Maybe an 8 byte integer would be sufficient? What do you think?
I think a logical clock is the only sensible solution, actually, as you say, we
cannot know the time. In Simics, we use cycle counts, and bookmarks are just
names for a particular cycle count point. A good question is whether bookmarks
should be part of state in gdb or in the backend or both.
Obviously, there are nasty corner cases that are too complex for this protocol
to handle. In particular, if you are using a temporally decoupled simulation
engine where multiple processors are run for time slices before switching to the
next, there is a minor chance that you can see time jump back and forth (local
time on th current processor) as you execute logically forward... our tools
handle that, but it is pretty hard to do right and I don't expect gdb to have to
deal with that.

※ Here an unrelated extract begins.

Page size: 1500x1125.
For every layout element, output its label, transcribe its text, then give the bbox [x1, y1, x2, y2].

Let the backends do it.
I think we're saying the same thing. GDB doesn't know anything about
logical clocks. The target (simics/process record/vmware/whoever) can
give gdb an arbitrary piece of data to represent a bookmark, and gdb can
give it back again later. For Simics, it may be a timestamp or logical
clock. For process record, I think it would be an instruction count.

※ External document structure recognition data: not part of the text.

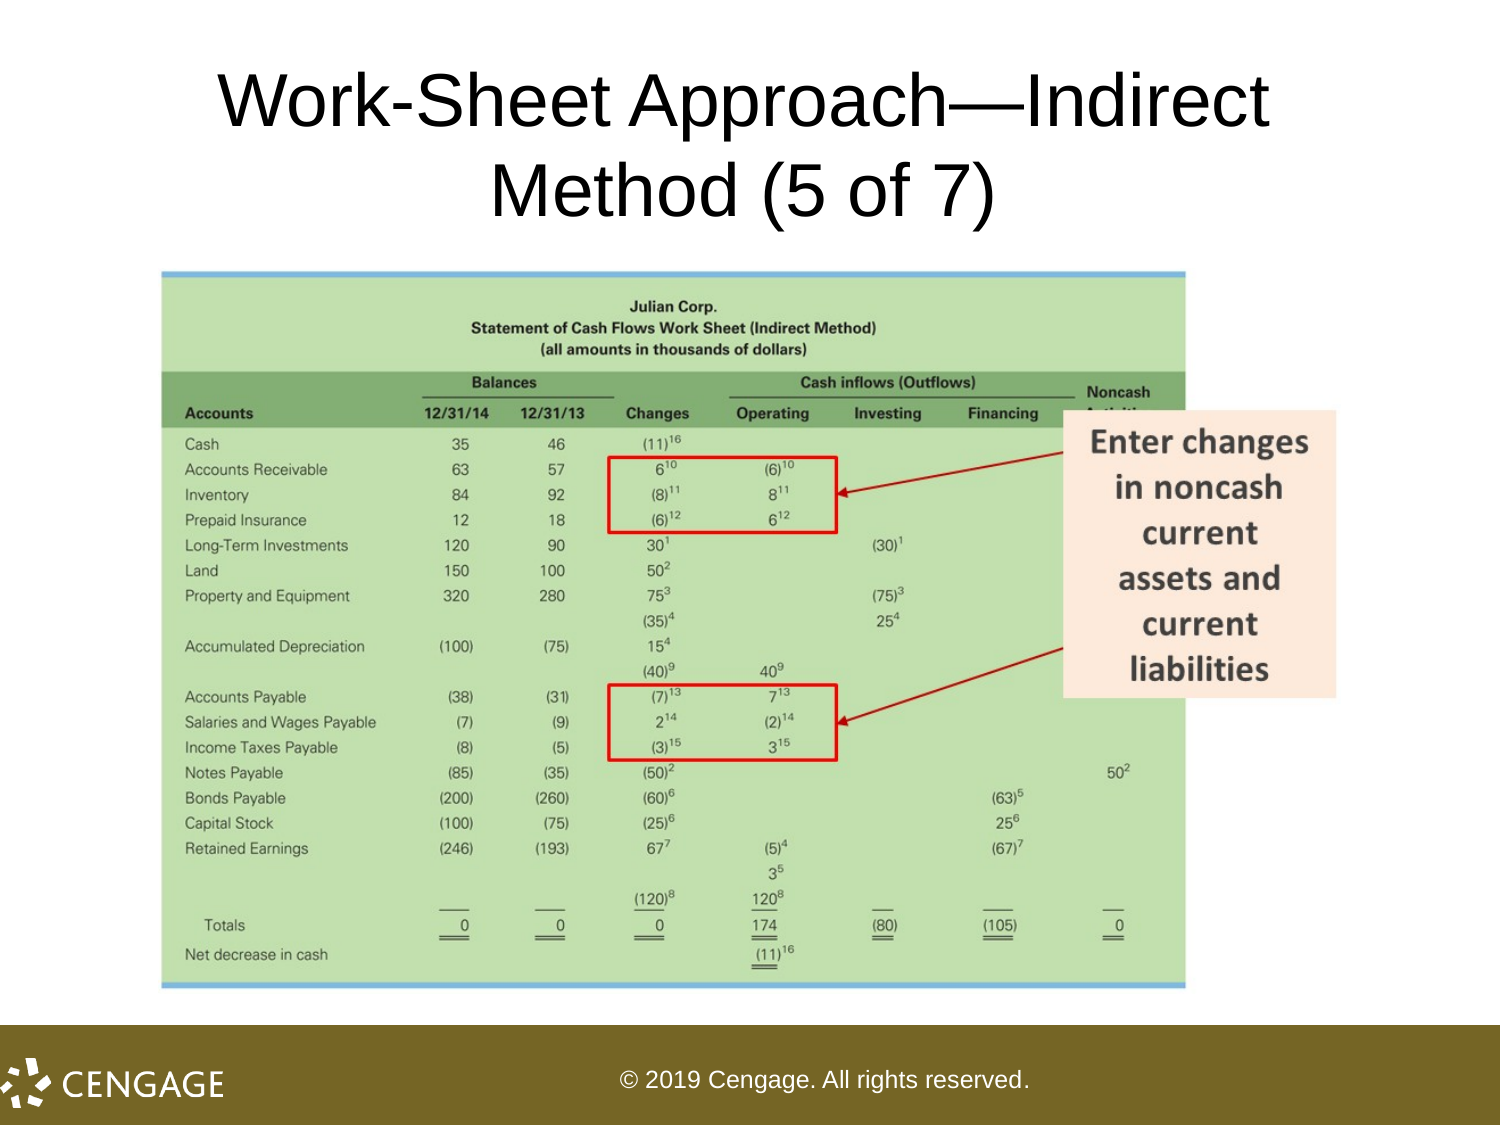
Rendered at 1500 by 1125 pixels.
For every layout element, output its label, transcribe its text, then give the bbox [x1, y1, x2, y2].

title Work-Sheet Approach—Indirect Method (5 of 7) [85, 41, 1403, 241]
picture [0, 1058, 223, 1108]
picture [158, 268, 1342, 994]
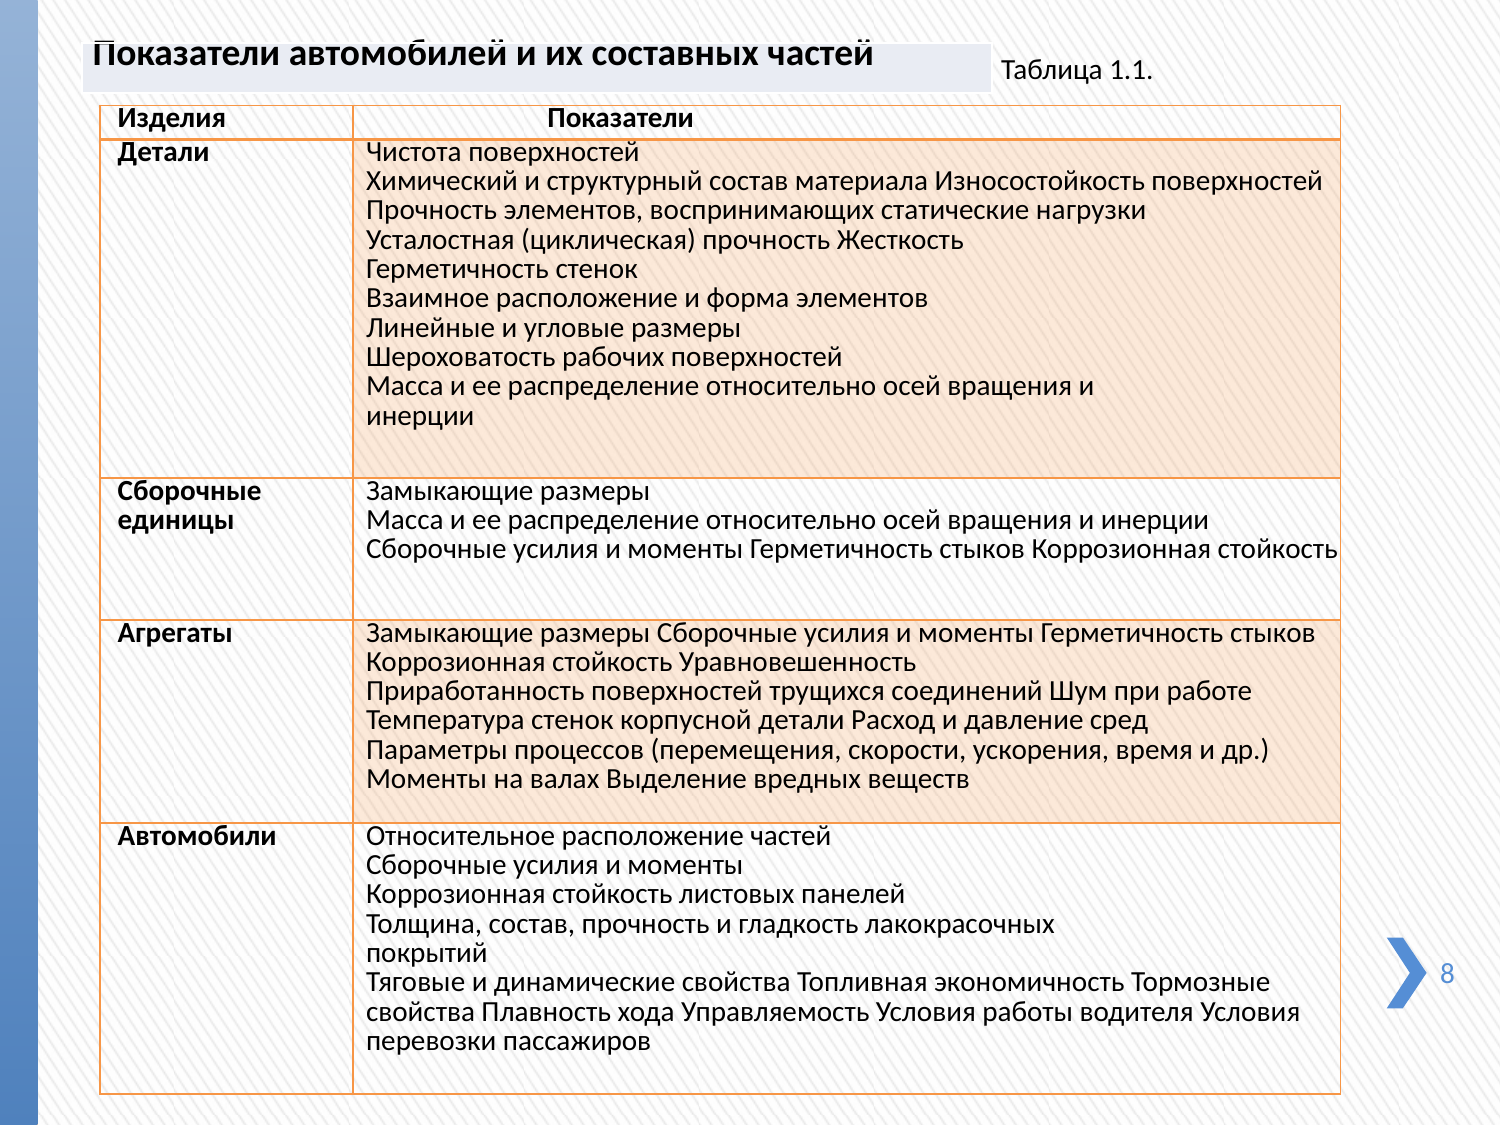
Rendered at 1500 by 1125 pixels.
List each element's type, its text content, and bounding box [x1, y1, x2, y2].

table_header Изделия [101, 106, 352, 138]
table_cell Чистота поверхностей Химический и структурный состав материала Износостойкость поверхностей Прочность элементов, воспринимающих статические на­грузки Усталостная (циклическая) прочность Жесткость Герметичность стенок Взаимное расположение и форма элементов Линейные и угловые размеры Шероховатость рабочих поверхностей Масса и ее распределение относительно осей вращения и инерции [354, 141, 1340, 477]
table_header Показатели автомобилей и их составных частей [83, 44, 991, 92]
slide_number 8 [1425, 941, 1488, 1002]
text_box Таблица 1.1. [993, 42, 1270, 93]
table_cell Автомобили [101, 824, 352, 1093]
table_cell Замыкающие размеры Масса и ее распределение относительно осей вращения и инерции Сборочные усилия и моменты Герметичность стыков Коррозионная стойкость [354, 479, 1340, 619]
table_cell Детали [101, 141, 352, 477]
table_cell Относительное расположение частей Сборочные усилия и моменты Коррозионная стойкость листовых панелей Толщина, состав, прочность и гладкость лакокрасочных покрытий Тяговые и динамические свойства Топливная экономичность Тормозные свойства Плавность хода Управляемость Условия работы водителя Условия перевозки пассажиров [354, 824, 1340, 1093]
table_cell Замыкающие размеры Сборочные усилия и моменты Герметичность стыков Коррозионная стойкость Уравновешенность Приработанность поверхностей трущихся соединений Шум при работе Температура стенок корпусной детали Расход и давление сред Параметры процессов (перемещения, скорости, ускорения, время и др.) Моменты на валах Выделение вредных веществ [354, 621, 1340, 822]
table_cell Агрегаты [101, 621, 352, 822]
table_header Показатели [354, 106, 1340, 138]
table_cell Сборочные единицы [101, 479, 352, 619]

GDB should not care what it is.
We just need to decide on a data protocol representation for it.
For a UI, we just need to present a list to the user, something like
we do for breakpoints. Each bookmark (checkpoint?) can be identified
by a small counting integer, and then maybe some target-specific
description such as we do for threads (where the target has a callback
for presenting "thread info" in a user-readable way).